1 Juan 4.20; 2 Juan 5.6; 1 Corintios 12.12-27.
El presidente de un colegio refiere cómo, siendo niño, cuando jugaba con otro al sube y baja, todo marchó bien hasta que a él se le ocurrió saltar de la tabla cuando se encontraba abajo, haciendo que su amiguito cayera de golpe al suelo.
El lo futuro el otro niño se rehusó a jugar con él. Finalmente lo convenció a jugar nuevamente con él y entonces fue el otro quien le hizo la misma travesura a él, con el mismo resultado. Desde entonces ni uno ni otro se tuvieron confianza entre sí.
Por lo tanto, el juego entre ambos se acabó permanentemente. Uno de los dos muchachos violó la ley de la amistad, perdió la amistad del amiguito y al final de cuentas, perdió hasta el juego. “No es posible comernos a nuestros amigos y seguir teniéndolos”.
No podemos violar la ley del amor, como tampoco podemos violar la ley de la gravedad y resultar ilesos.
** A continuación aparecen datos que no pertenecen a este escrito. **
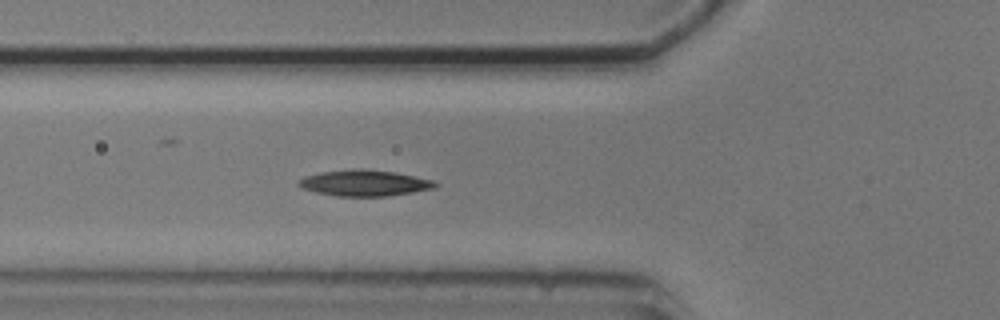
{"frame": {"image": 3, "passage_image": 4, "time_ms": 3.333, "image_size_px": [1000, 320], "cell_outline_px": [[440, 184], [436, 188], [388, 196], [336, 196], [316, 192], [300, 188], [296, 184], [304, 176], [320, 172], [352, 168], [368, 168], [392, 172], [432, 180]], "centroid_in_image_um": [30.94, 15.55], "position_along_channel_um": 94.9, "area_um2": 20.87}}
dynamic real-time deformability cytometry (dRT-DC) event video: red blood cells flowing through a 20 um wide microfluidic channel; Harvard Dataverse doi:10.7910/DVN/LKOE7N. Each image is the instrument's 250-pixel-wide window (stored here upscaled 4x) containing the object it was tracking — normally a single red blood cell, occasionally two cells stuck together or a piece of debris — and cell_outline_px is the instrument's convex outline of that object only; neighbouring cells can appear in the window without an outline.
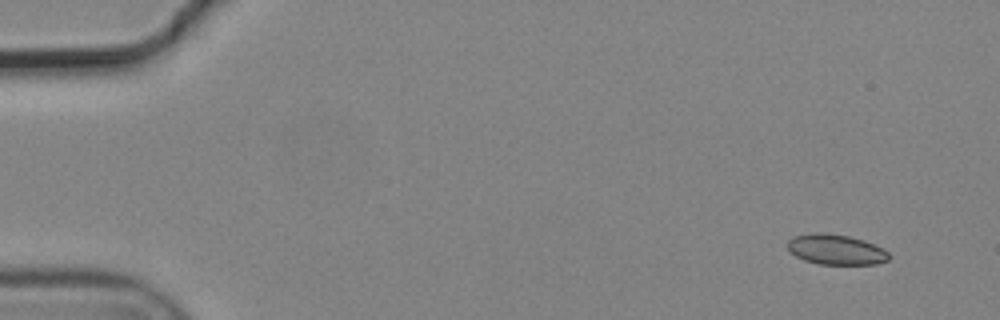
{"species": "common noctule bat (a hibernating species)", "species_latin": "Nyctalus noctula", "temperature_condition": "cold", "stored_images_in_passage": 4, "camera_frame_rate_fps": 3000, "um_per_image_px": 0.085, "animal": {"sex": "male", "body_mass_g": 19.2, "forearm_length_mm": 51.8}, "frame": {"image": 1, "passage_image": 1, "time_ms": 0.0, "image_size_px": [1000, 320], "cell_outline_px": [[892, 256], [888, 260], [876, 264], [820, 264], [804, 260], [796, 256], [788, 248], [788, 240], [796, 236], [816, 232], [820, 232], [848, 236], [864, 240], [884, 248]], "centroid_in_image_um": [71.1, 21.21], "position_along_channel_um": 13.9, "area_um2": 17.8}}
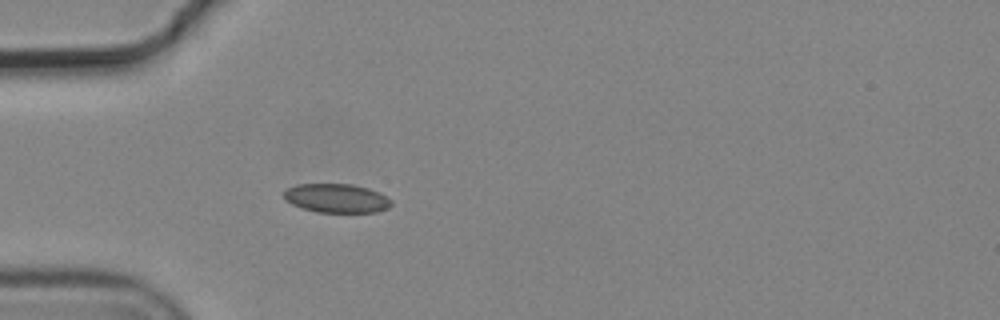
{"frame": {"image": 2, "passage_image": 4, "time_ms": 1.0, "image_size_px": [1000, 320], "cell_outline_px": [[392, 204], [388, 208], [376, 212], [316, 212], [292, 204], [284, 196], [284, 188], [296, 184], [352, 184], [368, 188], [380, 192], [392, 200]], "centroid_in_image_um": [28.62, 16.84], "position_along_channel_um": 56.4, "area_um2": 18.15}}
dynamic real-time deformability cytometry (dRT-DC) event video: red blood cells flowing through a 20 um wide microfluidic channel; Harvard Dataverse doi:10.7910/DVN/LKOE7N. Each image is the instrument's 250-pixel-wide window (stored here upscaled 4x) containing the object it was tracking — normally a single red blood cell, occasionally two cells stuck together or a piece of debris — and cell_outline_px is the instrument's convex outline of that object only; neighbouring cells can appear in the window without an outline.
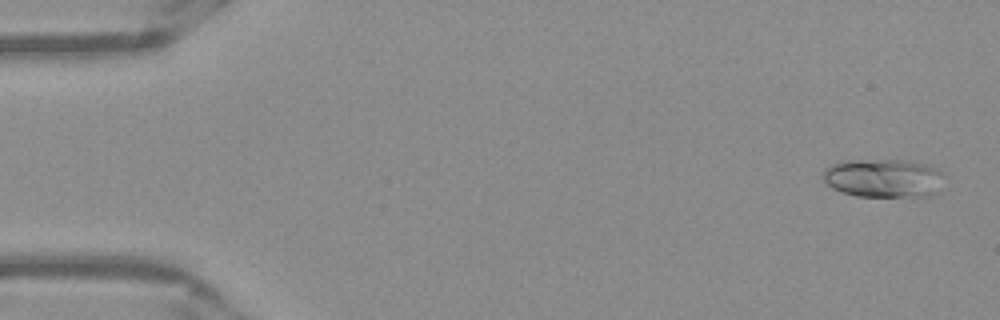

Supongamos que la ley de la ayuda mutua, que es la ley de la vida que rige nuestros órganos y los miembros de nuestro cuerpo, fuera violada por los miembros:
el estómago y el corazón rehusándose a realizar su labor; los pies rehusándose a cooperar, uno yendo en una dirección y el otro en otra; las arterias y las venas obrando independientes; en pocas palabras, supongamos que los órganos de nuestro cuerpo se vuelven egoístas y quieren competir entre sí en lugar de cooperar; nuestro sistema entero se vendría abajo y moriríamos.
Si cada miembro tendiera a salvar exclusivamente su vida con perjuicio del resto, la perdería. Únicamente cuando todas las partes se pierden en el conjunto cooperando armónicamente, salvan su vida y la del conjunto que es nuestro cuerpo.
Esta ley de la ayuda mutua no es algo que se le ha impuesto a nuestro cuerpo arbitrariamente, no; está escrita en la constitución misma de él. Como nadie ha impuesto esa ley, nadie impone el castigo; ambos son inherentes, obran por sí mismos. Violemos la ley de la ayuda mutua y el resultado se dejará sentir automáticamente: el colapso y el desastre.
Padre Celestial, nos acercamos a ti como hijos insensatos, tontos, porque quisimos vivir en contra de tus leyes perjudicándonos. Perdónanos y danos sentido común para que podamos comprender que tus leyes de amor y que tus leyes son nuestra vida. Por Cristo Jesús. Amén.